1.4.19

A autobiografia que só falava de outras pessoas


Sugarcubes, “Cold Sweat”, in https://www.youtube.com/watch?v=y8XVHnNaJOo
O projeto de uma vida inteira, agora que tinha a impressão que a mesma entrava na etapa final. 
(Não sabia ao certo por que era contaminado por esta impressão. Estava bem de saúde. Não se podia dizer que tinha entrado na terceira idade. Se fosse comparar-se com os da sua faixa etária, os outros é que tinham motivos de inveja. Nunca fiando: ainda há dias soube, pelas notícias, de uma figura pública que pereceu de repente. Só viveu quarenta e poucos anos.)
O projeto de uma vida inteira: tempo de calibrar o olhar pelo espelho retrovisor, vertendo em páginas o espelho de uma retrospetiva. Não tinha a certeza da utilidade de uma autobiografia – e muito menos, do interesse para os outros, os que pudessem ser apanhados em falso na sua leitura. Era outro algo que não conseguia explicar: esta pulsão para a autobiografia. Era como se receasse que o tempo podia escassear se adiasse a empreitada. Como se fosse urgente deixar vertidas em palavras, para memória futura, o leilão das memórias de uma vida inteira. Não entendia que valor excecional podia ter a sua vida para merecer uma autobiografia. Talvez fosse um ensimesmar justificado pela impressão de que acabava de entrar na etapa derradeira da sua vida.
Por dias a fio, a manhã, a tarde e parte da noite foram ocupadas com a interiorização da memória e o que dela baixava à escrita. Até nos preparativos para o sono e nos próprios sonhos as exigências da autobiografia estavam presentes. Coligiu páginas a eito. Às vezes, interrompia a escrita e revia os capítulos prontos. Os capítulos não estavam prontos, reconhecia: as páginas enchiam-se de anotações à margem, frases inteiras eliminadas, outras reescritas, muitos pontos de interrogação.

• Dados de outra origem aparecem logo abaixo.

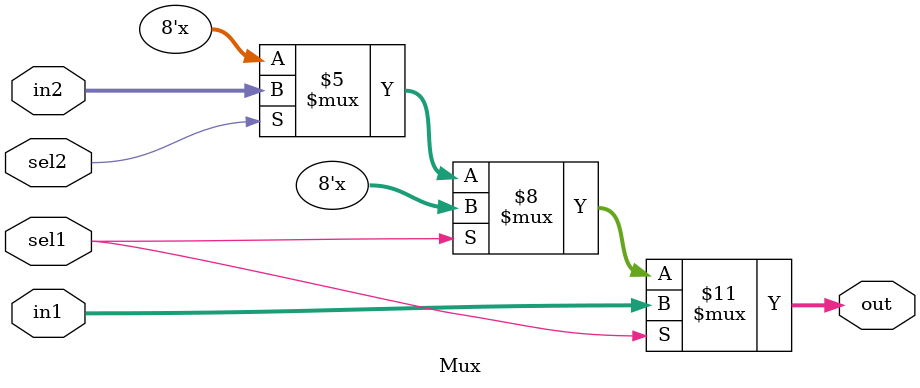
<source format=v>
module Mux #(parameter WIDTH = 8) (
    in1, in2, sel1, sel2, out);
    input [WIDTH-1:0] in1;
    input [WIDTH-1:0] in2;
    input sel1;
    input sel2;
    
    output reg [WIDTH-1:0] out;

    always@(in1, in2, sel1, sel2) begin
        if (sel1 == 1) begin
            out = in1;
        end else if (sel2 == 1) begin
            out = in2;
        end
    end
endmodule

</source>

Só depois avançava para capítulos em espera. E voltava a retroceder a capítulos anteriores, quando não tinha a certeza se estava a ser atraiçoado pela memória quando alguns episódios narrados vagueavam na indistinta bruma que ocupava as recordações. 
Já era assinalável a resma de papel com o esboço da autobiografia. Releu-a a eito, sem encher as páginas com mais anotações à margem, frases inteiras eliminadas, outras reescritas e muitos pontos de interrogação. Queria uma fotografia de conjunto da autobiografia. Para ajuizar se era uma autobiografia ou uma interpretação pessoal da sua autobiografia. Muitas vezes esbarrava neste dilema. O fino fio da memória não era o terreno fértil para a revisitação de episódios acontecidos. Ficava com dúvidas quase existenciais, sem saber se as coisas tinham acontecido como as recordava, ou se havia uma dimensão alternativa que escondia os factos como eles tinham sido registados no livro autêntico onde a História foi selada.
O que mais o inquietou é que a autobiografia só falava de outras pessoas. Seria uma falsa autobiografia? Levou uma noite inteira a pensar na interrogação. Afinal, não era motivo de inquietação. Sempre fora modesto e nunca quisera trazer a sua vida pela trela dos holofotes. O protagonismo era sempre dos outros. Uma autobiografia também pode ser escrita na geografia dos outros, sem deixar de ser uma autobiografia. 
O que uma pessoa é também passa pelos outros que passaram pela sua vida.